DIRECTIVE —
Write out the floating roof article word for word, between "Most storage tanks" and "with the liquid.", inclusive.
* start GIVEN PASSAGE *
Study assesses floating roof designs against rain, pontoon puncture
Ahmed Saad Noaman
Petrojet
Cairo
Mohamed Elsamnody
Ashraf Ghorab
Ain Shams University
Cairo
Reducing the section-area of a crude storage tank's floating roofs pontoons by increasing the number of pontoons inside the roof is the best way to lower the likelihood of its sinking. Roof design, however, must consider that the pontoons' area is limited by the space required for welders to enter it.
Most storage tanks work at atmospheric pressure. API 620 sets the maximum allowable pressure for storage tanks at 15 psi and if pressure is greater than this it is a pressure vessel.1 2 As the liquid level inside a floating-roof tank changes due to filling, emptying, contraction and expansion, the roof is designed to move with the liquid.
Floating roof tanks minimize product loss due to evaporation by eliminating the free space above the stored liquid and minimize fire hazard by decreasing volatile gases inside the tank.
Roof design
Pontoons supply the buoyancy to single-deck roofs.3 Single-deck floating roofs' decks are designed to be in contact with the storage liquid during normal operation, regardless of service.
A double-deck roof consists of upper and lower steel membranes separated by a series of bulkheads subdivided by a radial bulkhead. Double-deck roofs are more rigid and the air gap between the upper and lower deck plates insulates against solar heat reaching the product during hot weather.
This article proposes a load modifying method for the stress and deflection analyses of floating roofs, developing formulations of deformations and loads according to the equilibrium analysis of the floating roof. These formulations then allow generation of a load modifying method to conduct a nonlinear analysis of floating roofs with finite element simulation. The analysis is developed through a series of iterations until a solution is achieved within the error tolerance.
This article also studies whether the thermal stress on the floating roof could cause damage by measuring strain and temperature measured on an actual tank's floating roof with fiberoptic gauges. Thermal stress analysis and fracture estimation determined thermal stress on the floating roof to be relatively small and incapable of causing an initial crack. Temperature variation, however, could affect crack propagation.
Applying integrated variational principles to the large deflection analysis of floating roofs, this article examines the significance of the flexural and membrane components in deck-plate formulations, particularly the compatibility of deformation between floating roof and supporting liquid. Different assumptions about deck plate formulation commonly used in the literature result in considerably different deflection and stress patterns on the floating roof. But modeling the deck plate as a flexural element rather than a membrane by eliminating the need for nonlinear analysis gives reasonable results for deflections and stresses in the deck plate.
* end GIVEN PASSAGE *
* start MATERIAL SUPPLIED *
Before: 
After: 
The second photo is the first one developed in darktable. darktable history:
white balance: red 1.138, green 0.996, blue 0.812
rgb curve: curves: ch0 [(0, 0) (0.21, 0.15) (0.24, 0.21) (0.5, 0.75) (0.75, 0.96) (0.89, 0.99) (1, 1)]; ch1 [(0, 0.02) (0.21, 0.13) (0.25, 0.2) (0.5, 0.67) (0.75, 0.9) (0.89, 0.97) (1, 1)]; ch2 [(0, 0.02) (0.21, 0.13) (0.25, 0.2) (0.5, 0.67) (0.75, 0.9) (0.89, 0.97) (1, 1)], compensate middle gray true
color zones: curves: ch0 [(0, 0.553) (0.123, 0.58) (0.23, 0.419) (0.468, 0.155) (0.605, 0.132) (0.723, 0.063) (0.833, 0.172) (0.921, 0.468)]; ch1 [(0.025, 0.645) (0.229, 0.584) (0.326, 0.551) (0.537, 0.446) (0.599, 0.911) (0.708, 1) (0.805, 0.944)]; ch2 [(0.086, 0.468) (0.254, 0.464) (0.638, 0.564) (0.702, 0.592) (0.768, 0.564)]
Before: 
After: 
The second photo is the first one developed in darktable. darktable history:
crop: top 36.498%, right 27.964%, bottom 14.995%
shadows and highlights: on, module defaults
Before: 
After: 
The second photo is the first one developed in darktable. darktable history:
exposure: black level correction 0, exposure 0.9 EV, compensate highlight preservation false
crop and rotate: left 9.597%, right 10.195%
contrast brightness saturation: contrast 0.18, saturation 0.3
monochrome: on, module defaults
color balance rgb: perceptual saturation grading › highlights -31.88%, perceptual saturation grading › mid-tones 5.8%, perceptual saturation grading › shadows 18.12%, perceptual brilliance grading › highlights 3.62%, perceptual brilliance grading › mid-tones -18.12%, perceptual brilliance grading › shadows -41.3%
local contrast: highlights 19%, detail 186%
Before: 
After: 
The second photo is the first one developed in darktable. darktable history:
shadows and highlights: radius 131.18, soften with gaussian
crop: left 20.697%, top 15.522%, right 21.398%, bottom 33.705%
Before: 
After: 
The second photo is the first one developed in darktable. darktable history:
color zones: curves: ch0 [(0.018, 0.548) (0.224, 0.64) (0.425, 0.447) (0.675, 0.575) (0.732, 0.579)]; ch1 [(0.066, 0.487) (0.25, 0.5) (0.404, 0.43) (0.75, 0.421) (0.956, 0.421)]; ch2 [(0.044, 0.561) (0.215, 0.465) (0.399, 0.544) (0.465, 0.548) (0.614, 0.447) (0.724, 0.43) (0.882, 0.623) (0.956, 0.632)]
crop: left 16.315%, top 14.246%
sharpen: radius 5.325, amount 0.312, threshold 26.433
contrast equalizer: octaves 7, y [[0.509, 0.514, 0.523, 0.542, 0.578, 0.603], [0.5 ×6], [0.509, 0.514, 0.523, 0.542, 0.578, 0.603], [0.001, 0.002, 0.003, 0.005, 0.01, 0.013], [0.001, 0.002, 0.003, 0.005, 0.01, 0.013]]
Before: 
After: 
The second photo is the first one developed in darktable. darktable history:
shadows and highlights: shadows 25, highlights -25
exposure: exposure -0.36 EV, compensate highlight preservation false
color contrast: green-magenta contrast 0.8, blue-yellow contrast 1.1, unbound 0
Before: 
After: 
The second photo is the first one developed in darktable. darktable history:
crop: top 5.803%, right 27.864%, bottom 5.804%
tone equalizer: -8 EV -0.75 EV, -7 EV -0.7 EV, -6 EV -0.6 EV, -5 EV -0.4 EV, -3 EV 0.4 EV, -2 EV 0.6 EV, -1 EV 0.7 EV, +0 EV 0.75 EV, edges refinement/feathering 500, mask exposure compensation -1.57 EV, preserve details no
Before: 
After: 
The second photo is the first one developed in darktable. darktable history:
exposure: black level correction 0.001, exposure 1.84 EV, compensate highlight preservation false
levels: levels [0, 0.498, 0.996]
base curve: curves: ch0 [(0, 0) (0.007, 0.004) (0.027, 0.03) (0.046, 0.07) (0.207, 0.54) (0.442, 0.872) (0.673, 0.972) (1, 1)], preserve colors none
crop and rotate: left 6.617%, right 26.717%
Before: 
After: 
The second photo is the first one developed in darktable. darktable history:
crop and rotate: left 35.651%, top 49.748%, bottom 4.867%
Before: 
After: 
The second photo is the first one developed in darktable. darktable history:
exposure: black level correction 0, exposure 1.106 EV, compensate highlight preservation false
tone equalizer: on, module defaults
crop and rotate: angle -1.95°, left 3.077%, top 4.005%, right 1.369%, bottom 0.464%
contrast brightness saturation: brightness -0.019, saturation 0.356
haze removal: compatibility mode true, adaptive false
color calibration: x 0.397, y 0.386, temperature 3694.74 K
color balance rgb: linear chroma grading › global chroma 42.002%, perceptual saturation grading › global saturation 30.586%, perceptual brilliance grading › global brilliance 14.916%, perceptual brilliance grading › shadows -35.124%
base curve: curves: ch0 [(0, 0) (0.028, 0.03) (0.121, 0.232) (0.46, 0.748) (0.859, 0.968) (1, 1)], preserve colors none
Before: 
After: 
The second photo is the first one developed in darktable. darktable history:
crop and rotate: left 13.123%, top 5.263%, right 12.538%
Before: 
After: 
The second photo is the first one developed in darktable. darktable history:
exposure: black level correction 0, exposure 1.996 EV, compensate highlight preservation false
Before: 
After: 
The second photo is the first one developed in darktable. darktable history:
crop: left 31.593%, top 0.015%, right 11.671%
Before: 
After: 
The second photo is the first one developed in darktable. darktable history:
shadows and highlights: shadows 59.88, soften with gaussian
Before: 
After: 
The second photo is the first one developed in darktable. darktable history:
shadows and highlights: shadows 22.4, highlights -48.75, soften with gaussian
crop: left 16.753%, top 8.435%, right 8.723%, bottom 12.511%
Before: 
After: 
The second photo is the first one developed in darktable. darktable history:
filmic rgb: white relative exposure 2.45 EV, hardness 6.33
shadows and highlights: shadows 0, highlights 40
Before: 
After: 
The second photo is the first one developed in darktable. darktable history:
* end MATERIAL SUPPLIED *
WORKED ANSWER —
Most storage tanks work at atmospheric pressure. API 620 sets the maximum allowable pressure for storage tanks at 15 psi and if pressure is greater than this it is a pressure vessel.1 2 As the liquid level inside a floating-roof tank changes due to filling, emptying, contraction and expansion, the roof is designed to move with the liquid.